Farewell and his party made contact with King Shaka soon after landing in Zululand, presenting him with a variety of gifts. A month later, in August, Shaka granted around 3,500 acres of land encompassing Port Natal to "F.G. Farewell and Company." Farewell hoisted the British flag over the port on August 27, 1824, and, despite the treaty never being ratified, it formed the basis for all subsequent British claims in the area.

== Death ==

In 1829 Farewell set out for Natal from Port Elizabeth, heading overland with a wagon train loaded with two and a half tons of beads for trade with the Zulus, who were now led by King Dingane, Shaka's half-brother and a conspirator in Shaka's assassination the year before. Farewell was accompanied by Thackwray, a trader, and Walker, a naturalist. When Farewell's wagon train reached the vicinity of the kraal of Qwabe chief Nqetho, he halted the wagon train and set off to visit the chief accompanied by Thackwray, Walker, and eight Zulu and Khoikhoi servants, leaving fellow Port Natal settler John Cane in charge of the wagons.
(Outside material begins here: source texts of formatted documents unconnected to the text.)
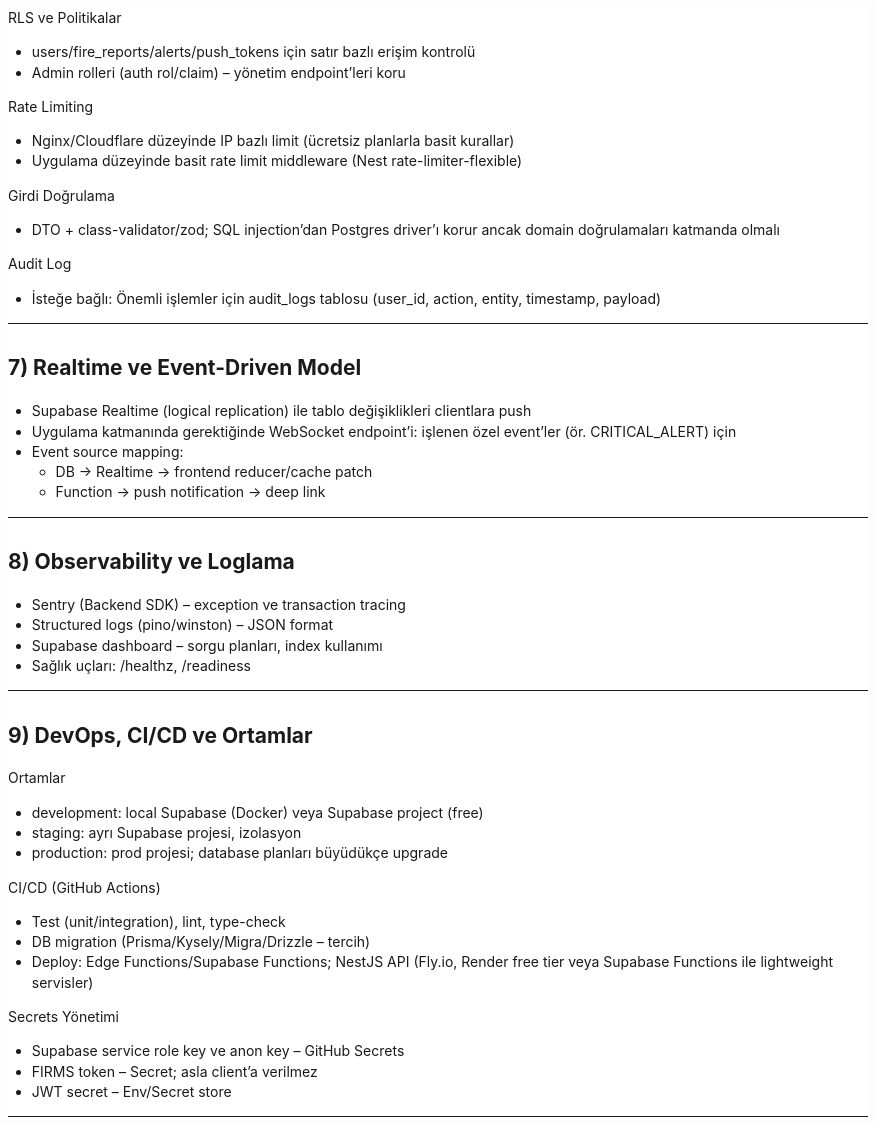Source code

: RLS ve Politikalar
- users/fire_reports/alerts/push_tokens için satır bazlı erişim kontrolü
- Admin rolleri (auth rol/claim) – yönetim endpoint’leri koru

Rate Limiting
- Nginx/Cloudflare düzeyinde IP bazlı limit (ücretsiz planlarla basit kurallar)
- Uygulama düzeyinde basit rate limit middleware (Nest rate-limiter-flexible)

Girdi Doğrulama
- DTO + class-validator/zod; SQL injection’dan Postgres driver’ı korur ancak domain doğrulamaları katmanda olmalı

Audit Log
- İsteğe bağlı: Önemli işlemler için audit_logs tablosu (user_id, action, entity, timestamp, payload)

---

## 7) Realtime ve Event-Driven Model

- Supabase Realtime (logical replication) ile tablo değişiklikleri clientlara push
- Uygulama katmanında gerektiğinde WebSocket endpoint’i: işlenen özel event’ler (ör. CRITICAL_ALERT) için
- Event source mapping:
  - DB → Realtime → frontend reducer/cache patch
  - Function → push notification → deep link

---

## 8) Observability ve Loglama

- Sentry (Backend SDK) – exception ve transaction tracing
- Structured logs (pino/winston) – JSON format
- Supabase dashboard – sorgu planları, index kullanımı
- Sağlık uçları: /healthz, /readiness

---

## 9) DevOps, CI/CD ve Ortamlar

Ortamlar
- development: local Supabase (Docker) veya Supabase project (free)
- staging: ayrı Supabase projesi, izolasyon
- production: prod projesi; database planları büyüdükçe upgrade

CI/CD (GitHub Actions)
- Test (unit/integration), lint, type-check
- DB migration (Prisma/Kysely/Migra/Drizzle – tercih)
- Deploy: Edge Functions/Supabase Functions; NestJS API (Fly.io, Render free tier veya Supabase Functions ile lightweight servisler)

Secrets Yönetimi
- Supabase service role key ve anon key – GitHub Secrets
- FIRMS token – Secret; asla client’a verilmez
- JWT secret – Env/Secret store

---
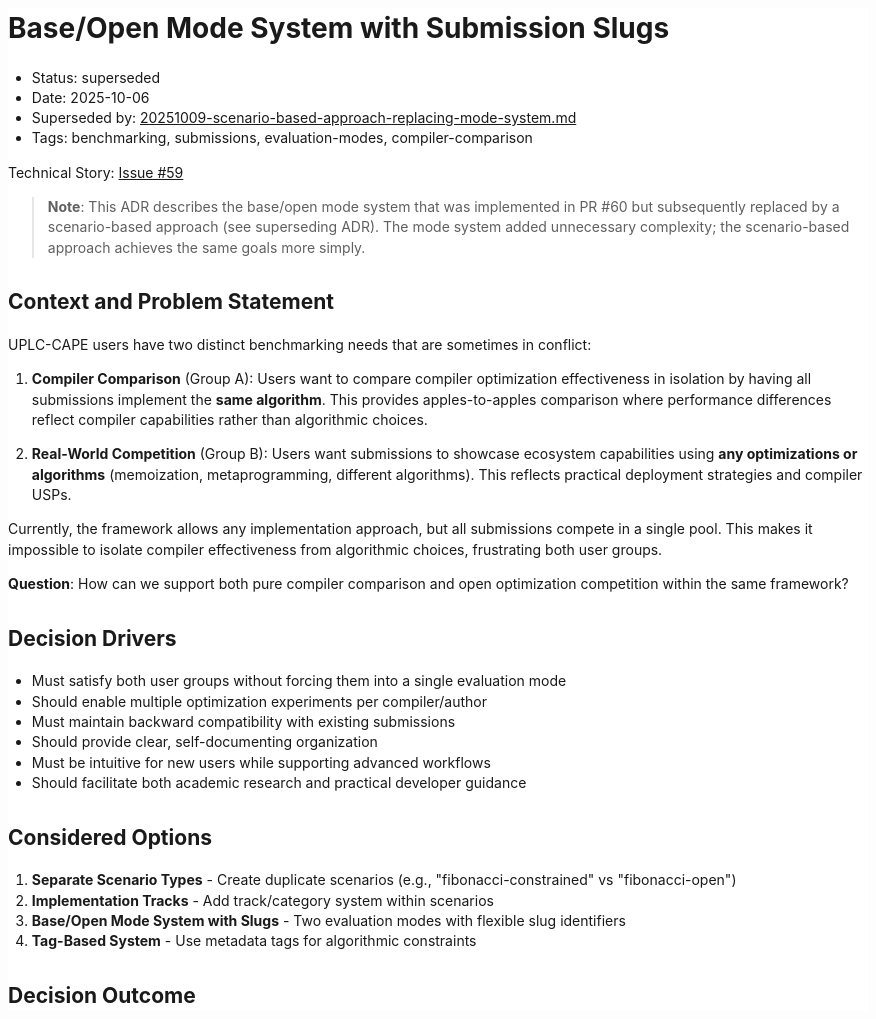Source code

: # Base/Open Mode System with Submission Slugs

- Status: superseded
- Date: 2025-10-06
- Superseded by: [20251009-scenario-based-approach-replacing-mode-system.md](20251009-scenario-based-approach-replacing-mode-system.md)
- Tags: benchmarking, submissions, evaluation-modes, compiler-comparison

Technical Story: [Issue #59](https://github.com/IntersectMBO/UPLC-CAPE/issues/59)

> **Note**: This ADR describes the base/open mode system that was implemented in PR #60 but subsequently replaced by a scenario-based approach (see superseding ADR). The mode system added unnecessary complexity; the scenario-based approach achieves the same goals more simply.

## Context and Problem Statement

UPLC-CAPE users have two distinct benchmarking needs that are sometimes in conflict:

1. **Compiler Comparison** (Group A): Users want to compare compiler optimization effectiveness in isolation by having all submissions implement the **same algorithm**. This provides apples-to-apples comparison where performance differences reflect compiler capabilities rather than algorithmic choices.

2. **Real-World Competition** (Group B): Users want submissions to showcase ecosystem capabilities using **any optimizations or algorithms** (memoization, metaprogramming, different algorithms). This reflects practical deployment strategies and compiler USPs.

Currently, the framework allows any implementation approach, but all submissions compete in a single pool. This makes it impossible to isolate compiler effectiveness from algorithmic choices, frustrating both user groups.

**Question**: How can we support both pure compiler comparison and open optimization competition within the same framework?

## Decision Drivers

- Must satisfy both user groups without forcing them into a single evaluation mode
- Should enable multiple optimization experiments per compiler/author
- Must maintain backward compatibility with existing submissions
- Should provide clear, self-documenting organization
- Must be intuitive for new users while supporting advanced workflows
- Should facilitate both academic research and practical developer guidance

## Considered Options

1. **Separate Scenario Types** - Create duplicate scenarios (e.g., "fibonacci-constrained" vs "fibonacci-open")
2. **Implementation Tracks** - Add track/category system within scenarios
3. **Base/Open Mode System with Slugs** - Two evaluation modes with flexible slug identifiers
4. **Tag-Based System** - Use metadata tags for algorithmic constraints

## Decision Outcome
After being received with what historian Donald R. Morris called "apparent kindness" by Nqetho, Farewell, Thackwray, and Walker set up camp outside the kraal while their servants slept in huts inside the kraal. Before they retired for the night, the servants informed Farewell that Nqetho was not to be trusted, and that the atmosphere inside the kraal was tense, but Farewell ignored them. During the night, Lynx, one of Farewell's servants, slipped out of the kraal to warn Farewell that Nqetho was plotting the deaths of Farewell and his party. Nqetho had recently quarreled with Dingane and considered him an enemy, and was not sympathetic towards Farewell due to his trading with the Zulu king. He also assumed one of Farewell's Zulu servants, who was the son of a Zulu chief, was a spy. But instead of heeding the warning, Farewell called Lynx a coward and went back to sleep.
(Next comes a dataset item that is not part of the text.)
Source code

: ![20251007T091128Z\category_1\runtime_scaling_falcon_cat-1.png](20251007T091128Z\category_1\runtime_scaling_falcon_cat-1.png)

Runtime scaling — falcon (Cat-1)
Just before dawn, Qwabe warriors approached Farewell's tent, cut its ropes, and stabbed Farewell and his comrades to death as they lay trapped beneath the canvas. Lynx, who had armed himself with a musket and was keeping watch, kicked his companions awake upon hearing the assault on Farewell's tent and led them from the kraal. Only Lynx and two others survived to reach the wagon train, but Lynx killed three of their pursuers, despite being wounded several times himself.
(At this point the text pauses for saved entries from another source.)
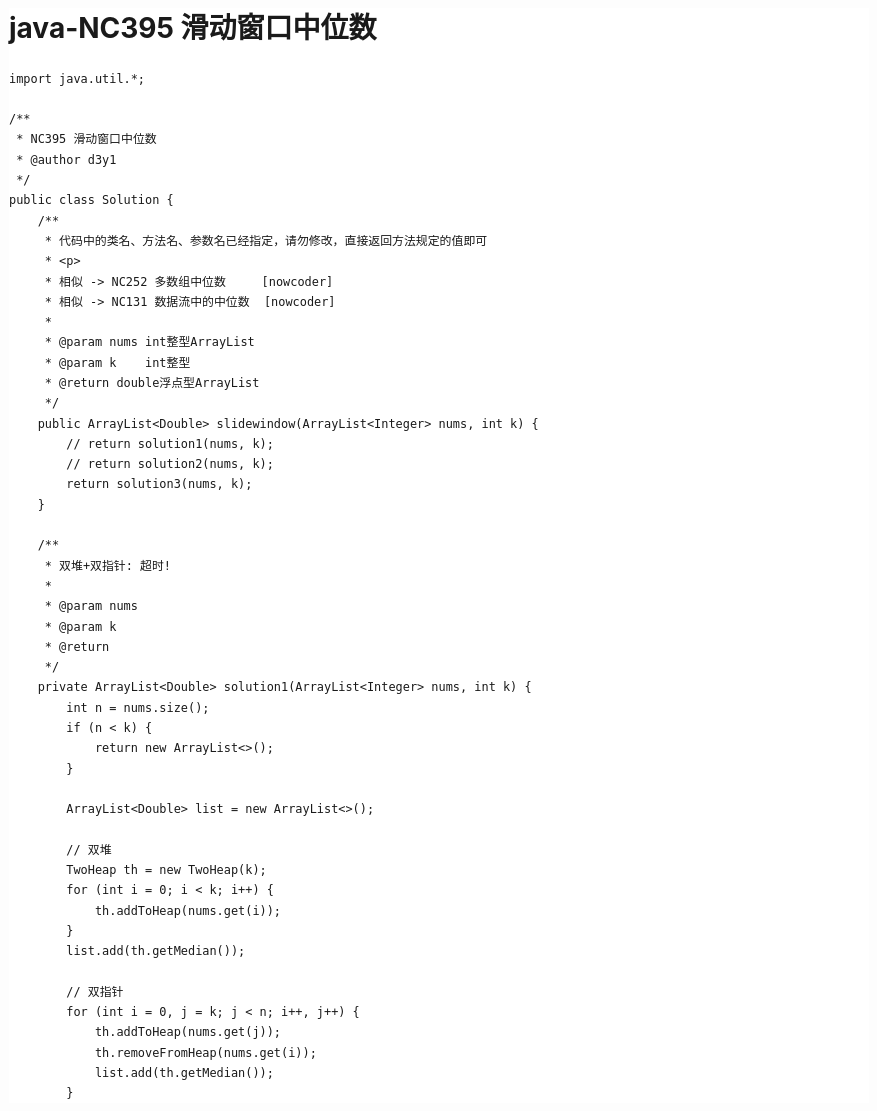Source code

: # java-NC395 滑动窗口中位数


    import java.util.*;
    
    /**
     * NC395 滑动窗口中位数
     * @author d3y1
     */
    public class Solution {
        /**
         * 代码中的类名、方法名、参数名已经指定，请勿修改，直接返回方法规定的值即可
         * <p>
         * 相似 -> NC252 多数组中位数     [nowcoder]
         * 相似 -> NC131 数据流中的中位数  [nowcoder]
         *
         * @param nums int整型ArrayList
         * @param k    int整型
         * @return double浮点型ArrayList
         */
        public ArrayList<Double> slidewindow(ArrayList<Integer> nums, int k) {
            // return solution1(nums, k);
            // return solution2(nums, k);
            return solution3(nums, k);
        }
    
        /**
         * 双堆+双指针: 超时!
         *
         * @param nums
         * @param k
         * @return
         */
        private ArrayList<Double> solution1(ArrayList<Integer> nums, int k) {
            int n = nums.size();
            if (n < k) {
                return new ArrayList<>();
            }
    
            ArrayList<Double> list = new ArrayList<>();
    
            // 双堆
            TwoHeap th = new TwoHeap(k);
            for (int i = 0; i < k; i++) {
                th.addToHeap(nums.get(i));
            }
            list.add(th.getMedian());
    
            // 双指针
            for (int i = 0, j = k; j < n; i++, j++) {
                th.addToHeap(nums.get(j));
                th.removeFromHeap(nums.get(i));
                list.add(th.getMedian());
            }
    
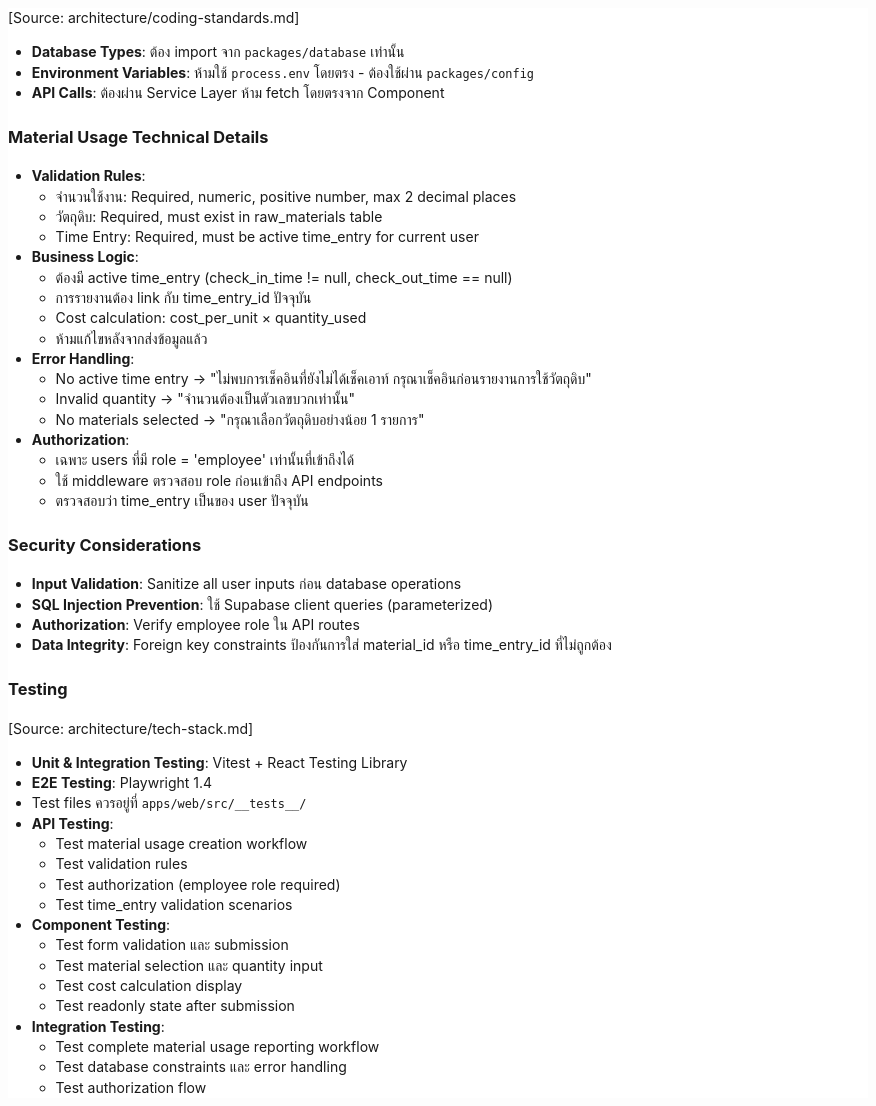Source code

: [Source: architecture/coding-standards.md]
- **Database Types**: ต้อง import จาก `packages/database` เท่านั้น
- **Environment Variables**: ห้ามใช้ `process.env` โดยตรง - ต้องใช้ผ่าน `packages/config`
- **API Calls**: ต้องผ่าน Service Layer ห้าม fetch โดยตรงจาก Component

### Material Usage Technical Details
- **Validation Rules**:
  - จำนวนใช้งาน: Required, numeric, positive number, max 2 decimal places
  - วัตถุดิบ: Required, must exist in raw_materials table
  - Time Entry: Required, must be active time_entry for current user
- **Business Logic**:
  - ต้องมี active time_entry (check_in_time != null, check_out_time == null)
  - การรายงานต้อง link กับ time_entry_id ปัจจุบัน
  - Cost calculation: cost_per_unit × quantity_used
  - ห้ามแก้ไขหลังจากส่งข้อมูลแล้ว
- **Error Handling**:
  - No active time entry → "ไม่พบการเช็คอินที่ยังไม่ได้เช็คเอาท์ กรุณาเช็คอินก่อนรายงานการใช้วัตถุดิบ"
  - Invalid quantity → "จำนวนต้องเป็นตัวเลขบวกเท่านั้น"
  - No materials selected → "กรุณาเลือกวัตถุดิบอย่างน้อย 1 รายการ"
- **Authorization**:
  - เฉพาะ users ที่มี role = 'employee' เท่านั้นที่เข้าถึงได้
  - ใช้ middleware ตรวจสอบ role ก่อนเข้าถึง API endpoints
  - ตรวจสอบว่า time_entry เป็นของ user ปัจจุบัน

### Security Considerations
- **Input Validation**: Sanitize all user inputs ก่อน database operations
- **SQL Injection Prevention**: ใช้ Supabase client queries (parameterized)
- **Authorization**: Verify employee role ใน API routes
- **Data Integrity**: Foreign key constraints ป้องกันการใส่ material_id หรือ time_entry_id ที่ไม่ถูกต้อง

### Testing
[Source: architecture/tech-stack.md]
- **Unit & Integration Testing**: Vitest + React Testing Library
- **E2E Testing**: Playwright 1.4
- Test files ควรอยู่ที่ `apps/web/src/__tests__/`
- **API Testing**:
  - Test material usage creation workflow
  - Test validation rules
  - Test authorization (employee role required)
  - Test time_entry validation scenarios
- **Component Testing**:
  - Test form validation และ submission
  - Test material selection และ quantity input
  - Test cost calculation display
  - Test readonly state after submission
- **Integration Testing**:
  - Test complete material usage reporting workflow
  - Test database constraints และ error handling
  - Test authorization flow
Lynx told Cane that Farewell and his party had been slain, causing Cane to promptly lead the rest of the servants into the bush to elude the Qwabe warriors, who soon reached the train and ransacked the wagons, killing all the horses and oxen and taking all of the beads. Cane returned to Grahamstown to reequip, bringing Farewell's ill-fated overland journey to a close. "Farewell had practically invited his own death," Morris opined, "but his death was untimely and regrettable. For all his rapacisousness and occasional chicanery, he deserves most of the credit for founding Port Natal."

==Legacy==

Farewell Square in Durban is named in his honor.

==In popular culture==

He was played by Edward Fox in the 1986 television drama Shaka Zulu.